#### Directions for this task
Copy everything from the line containing "### Theme System" down to the line containing "- Accessibility features", with both of those lines included.

#### The data
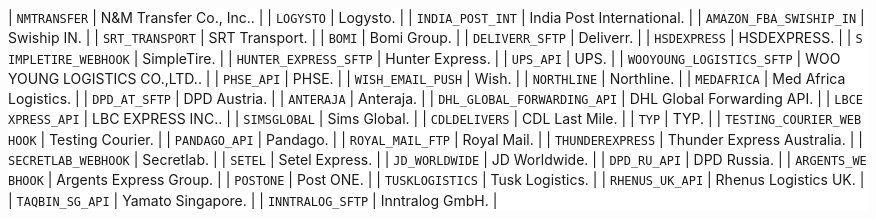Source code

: | `NMTRANSFER` | N&M Transfer Co., Inc.. |
| `LOGYSTO` | Logysto. |
| `INDIA_POST_INT` | India Post International. |
| `AMAZON_FBA_SWISHIP_IN` | Swiship IN. |
| `SRT_TRANSPORT` | SRT Transport. |
| `BOMI` | Bomi Group. |
| `DELIVERR_SFTP` | Deliverr. |
| `HSDEXPRESS` | HSDEXPRESS. |
| `SIMPLETIRE_WEBHOOK` | SimpleTire. |
| `HUNTER_EXPRESS_SFTP` | Hunter Express. |
| `UPS_API` | UPS. |
| `WOOYOUNG_LOGISTICS_SFTP` | WOO YOUNG LOGISTICS CO.,LTD.. |
| `PHSE_API` | PHSE. |
| `WISH_EMAIL_PUSH` | Wish. |
| `NORTHLINE` | Northline. |
| `MEDAFRICA` | Med Africa Logistics. |
| `DPD_AT_SFTP` | DPD Austria. |
| `ANTERAJA` | Anteraja. |
| `DHL_GLOBAL_FORWARDING_API` | DHL Global Forwarding API. |
| `LBCEXPRESS_API` | LBC EXPRESS INC.. |
| `SIMSGLOBAL` | Sims Global. |
| `CDLDELIVERS` | CDL Last Mile. |
| `TYP` | TYP. |
| `TESTING_COURIER_WEBHOOK` | Testing Courier. |
| `PANDAGO_API` | Pandago. |
| `ROYAL_MAIL_FTP` | Royal Mail. |
| `THUNDEREXPRESS` | Thunder Express Australia. |
| `SECRETLAB_WEBHOOK` | Secretlab. |
| `SETEL` | Setel Express. |
| `JD_WORLDWIDE` | JD Worldwide. |
| `DPD_RU_API` | DPD Russia. |
| `ARGENTS_WEBHOOK` | Argents Express Group. |
| `POSTONE` | Post ONE. |
| `TUSKLOGISTICS` | Tusk Logistics. |
| `RHENUS_UK_API` | Rhenus Logistics UK. |
| `TAQBIN_SG_API` | Yamato Singapore. |
| `INNTRALOG_SFTP` | Inntralog GmbH. |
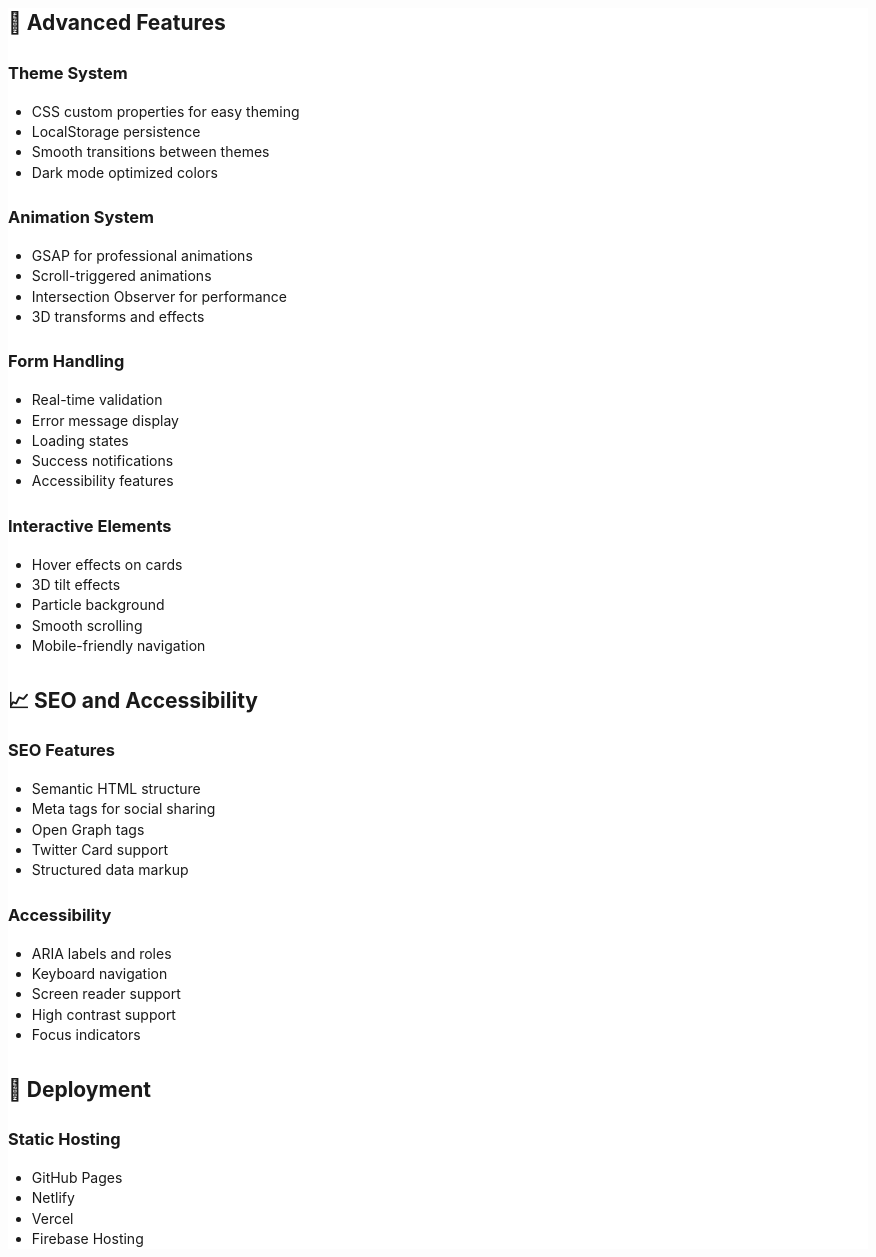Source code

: ## 🔧 Advanced Features

### Theme System
- CSS custom properties for easy theming
- LocalStorage persistence
- Smooth transitions between themes
- Dark mode optimized colors

### Animation System
- GSAP for professional animations
- Scroll-triggered animations
- Intersection Observer for performance
- 3D transforms and effects

### Form Handling
- Real-time validation
- Error message display
- Loading states
- Success notifications
- Accessibility features

### Interactive Elements
- Hover effects on cards
- 3D tilt effects
- Particle background
- Smooth scrolling
- Mobile-friendly navigation

## 📈 SEO and Accessibility

### SEO Features
- Semantic HTML structure
- Meta tags for social sharing
- Open Graph tags
- Twitter Card support
- Structured data markup

### Accessibility
- ARIA labels and roles
- Keyboard navigation
- Screen reader support
- High contrast support
- Focus indicators

## 🚀 Deployment

### Static Hosting
- GitHub Pages
- Netlify
- Vercel
- Firebase Hosting
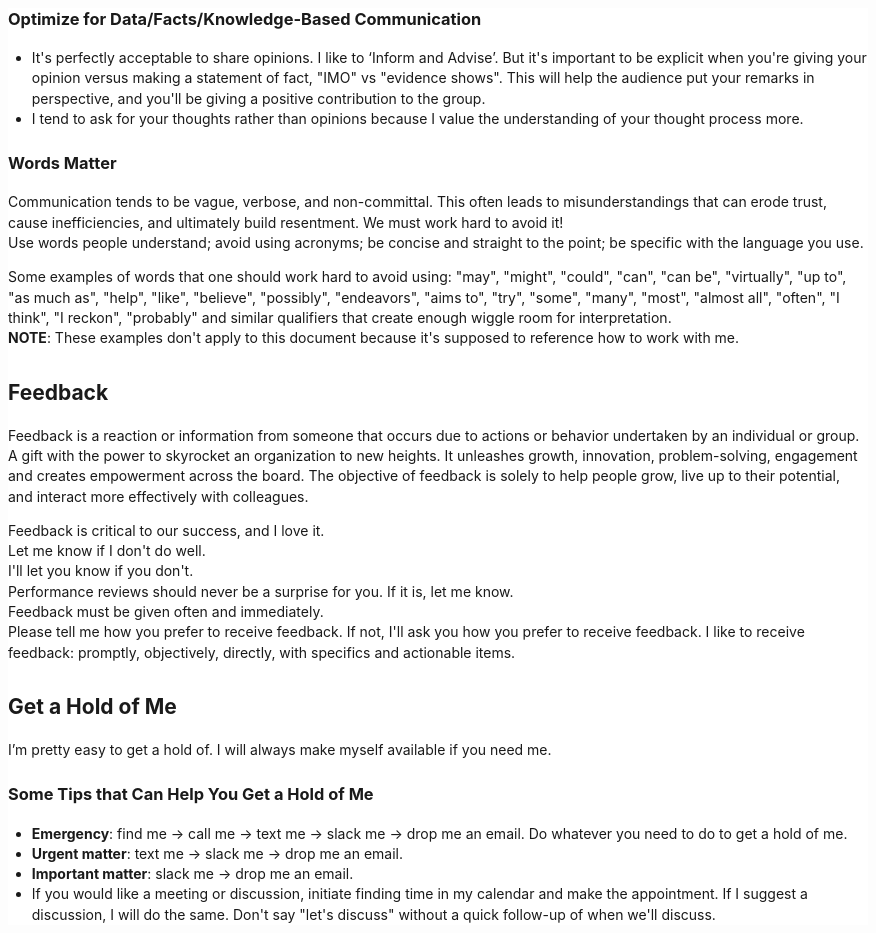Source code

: ### Optimize for Data/Facts/Knowledge-Based Communication
- It's perfectly acceptable to share opinions. I like to ‘Inform and Advise’. But it's important to be explicit when you're giving your opinion versus making a statement of fact, "IMO" vs "evidence shows". This will help the audience put your remarks in perspective, and you'll be giving a positive contribution to the group.
- I tend to ask for your thoughts rather than opinions because I value the understanding of your thought process more.

### Words Matter
Communication tends to be vague, verbose, and non-committal. This often leads to misunderstandings that can erode trust, cause inefficiencies, and ultimately build resentment. We must work hard to avoid it!  
Use words people understand; avoid using acronyms; be concise and straight to the point; be specific with the language you use.

Some examples of words that one should work hard to avoid using: "may", "might", "could", "can", "can be", "virtually", "up to", "as much as", "help", "like", "believe", "possibly", "endeavors", "aims to", "try", "some", "many", "most", "almost all", "often", "I think", "I reckon", "probably" and similar qualifiers that create enough wiggle room for interpretation.  
**NOTE**: These examples don't apply to this document because it's supposed to reference how to work with me.

## Feedback
Feedback is a reaction or information from someone that occurs due to actions or behavior undertaken by an individual or group. A gift with the power to skyrocket an organization to new heights. It unleashes growth, innovation, problem-solving, engagement and creates empowerment across the board. The objective of feedback is solely to help people grow, live up to their potential, and interact more effectively with colleagues.

Feedback is critical to our success, and I love it.  
Let me know if I don't do well.  
I'll let you know if you don't.  
Performance reviews should never be a surprise for you. If it is, let me know.  
Feedback must be given often and immediately.  
Please tell me how you prefer to receive feedback. If not, I'll ask you how you prefer to receive feedback. I like to receive feedback: promptly, objectively, directly, with specifics and actionable items.

## Get a Hold of Me
I’m pretty easy to get a hold of. I will always make myself available if you need me.

### Some Tips that Can Help You Get a Hold of Me
- **Emergency**: find me -> call me -> text me -> slack me -> drop me an email. Do whatever you need to do to get a hold of me.
- **Urgent matter**: text me -> slack me -> drop me an email.
- **Important matter**: slack me -> drop me an email.
- If you would like a meeting or discussion, initiate finding time in my calendar and make the appointment. If I suggest a discussion, I will do the same. Don't say "let's discuss" without a quick follow-up of when we'll discuss.
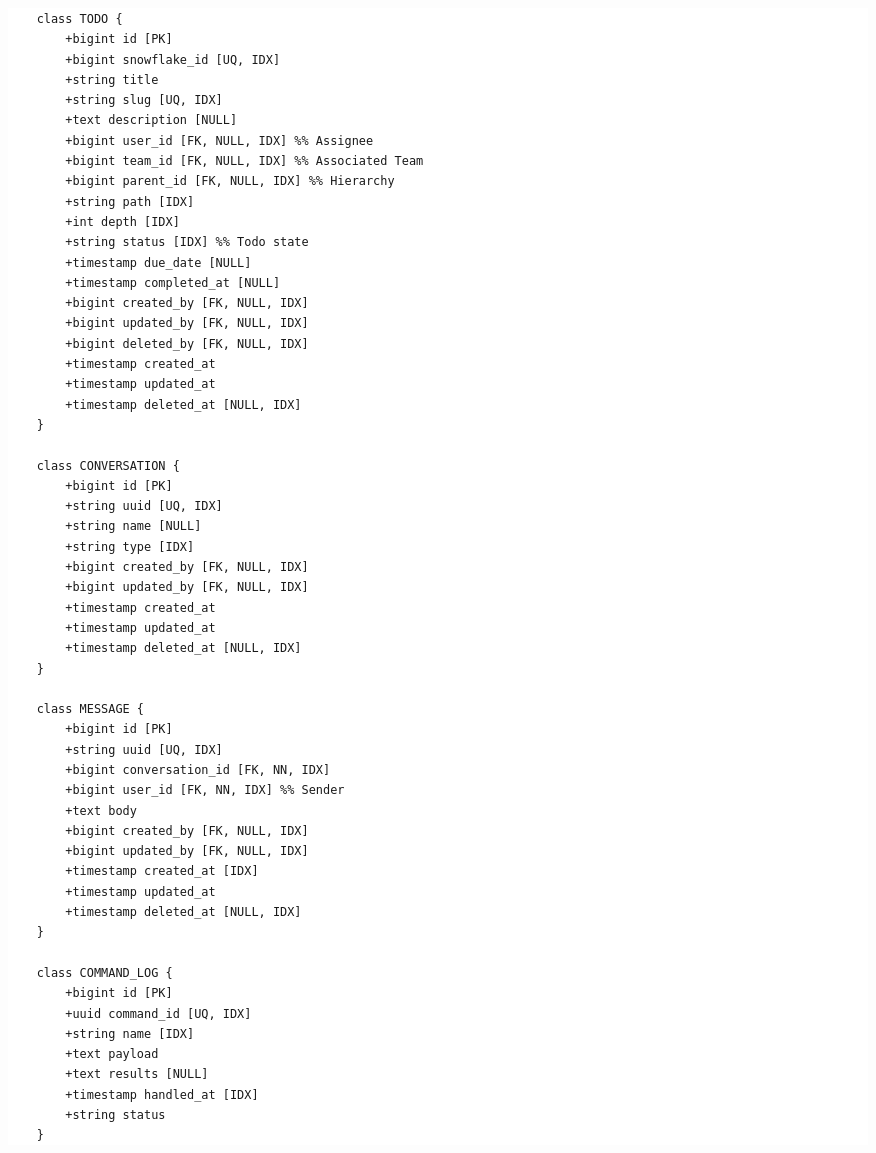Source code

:         class TODO {
            +bigint id [PK]
            +bigint snowflake_id [UQ, IDX]
            +string title
            +string slug [UQ, IDX]
            +text description [NULL]
            +bigint user_id [FK, NULL, IDX] %% Assignee
            +bigint team_id [FK, NULL, IDX] %% Associated Team
            +bigint parent_id [FK, NULL, IDX] %% Hierarchy
            +string path [IDX]
            +int depth [IDX]
            +string status [IDX] %% Todo state
            +timestamp due_date [NULL]
            +timestamp completed_at [NULL]
            +bigint created_by [FK, NULL, IDX]
            +bigint updated_by [FK, NULL, IDX]
            +bigint deleted_by [FK, NULL, IDX]
            +timestamp created_at
            +timestamp updated_at
            +timestamp deleted_at [NULL, IDX]
        }

        class CONVERSATION {
            +bigint id [PK]
            +string uuid [UQ, IDX]
            +string name [NULL]
            +string type [IDX]
            +bigint created_by [FK, NULL, IDX]
            +bigint updated_by [FK, NULL, IDX]
            +timestamp created_at
            +timestamp updated_at
            +timestamp deleted_at [NULL, IDX]
        }

        class MESSAGE {
            +bigint id [PK]
            +string uuid [UQ, IDX]
            +bigint conversation_id [FK, NN, IDX]
            +bigint user_id [FK, NN, IDX] %% Sender
            +text body
            +bigint created_by [FK, NULL, IDX]
            +bigint updated_by [FK, NULL, IDX]
            +timestamp created_at [IDX]
            +timestamp updated_at
            +timestamp deleted_at [NULL, IDX]
        }

        class COMMAND_LOG {
            +bigint id [PK]
            +uuid command_id [UQ, IDX]
            +string name [IDX]
            +text payload
            +text results [NULL]
            +timestamp handled_at [IDX]
            +string status
        }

#### Solved problem
### Theme System
- CSS custom properties for easy theming
- LocalStorage persistence
- Smooth transitions between themes
- Dark mode optimized colors

### Animation System
- GSAP for professional animations
- Scroll-triggered animations
- Intersection Observer for performance
- 3D transforms and effects

### Form Handling
- Real-time validation
- Error message display
- Loading states
- Success notifications
- Accessibility features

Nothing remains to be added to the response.